• _WORKING DATA_
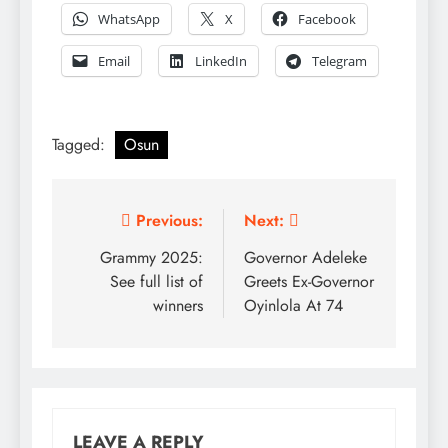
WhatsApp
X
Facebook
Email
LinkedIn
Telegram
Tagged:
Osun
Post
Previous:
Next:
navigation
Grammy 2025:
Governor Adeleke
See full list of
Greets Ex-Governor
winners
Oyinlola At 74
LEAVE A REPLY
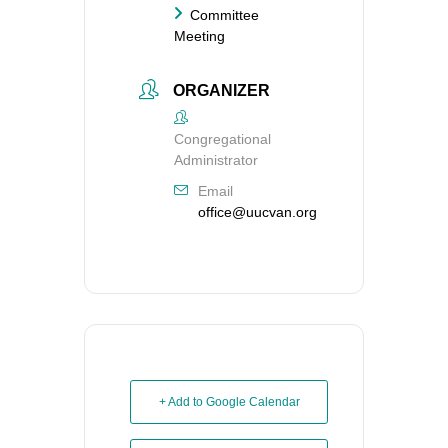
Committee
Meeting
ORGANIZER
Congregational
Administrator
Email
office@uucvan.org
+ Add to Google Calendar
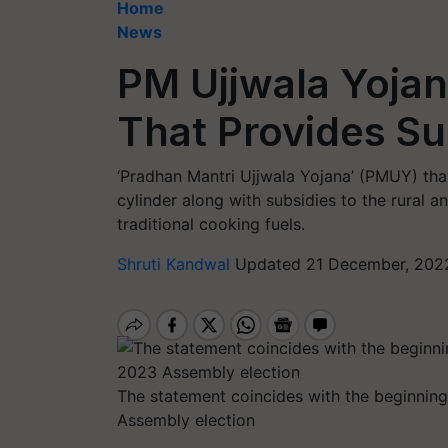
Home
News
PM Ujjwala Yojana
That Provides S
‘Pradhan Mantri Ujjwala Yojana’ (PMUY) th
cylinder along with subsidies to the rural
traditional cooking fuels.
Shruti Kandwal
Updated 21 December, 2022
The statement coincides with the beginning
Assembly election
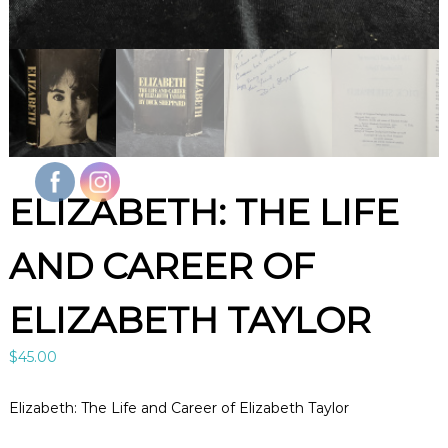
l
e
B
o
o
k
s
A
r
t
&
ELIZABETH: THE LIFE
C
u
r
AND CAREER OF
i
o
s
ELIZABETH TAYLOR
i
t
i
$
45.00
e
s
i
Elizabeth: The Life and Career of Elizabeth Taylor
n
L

---

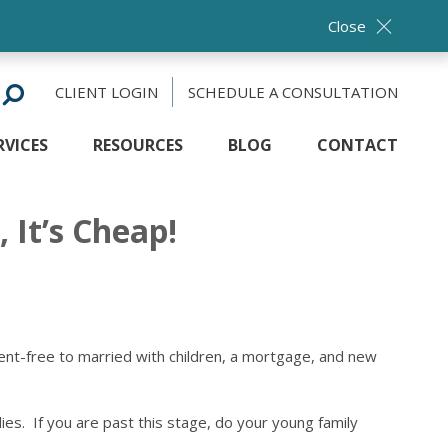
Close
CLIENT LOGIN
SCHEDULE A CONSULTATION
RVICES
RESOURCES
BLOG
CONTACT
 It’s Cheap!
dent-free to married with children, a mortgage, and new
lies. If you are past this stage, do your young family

• _INSTRUCTION_
Filter the listing and keep only the lines that contain the string "Ujjwala". The match is case-sensitive.

• _THE COMPLETED TASK_
PM Ujjwala Yojana
‘Pradhan Mantri Ujjwala Yojana’ (PMUY) th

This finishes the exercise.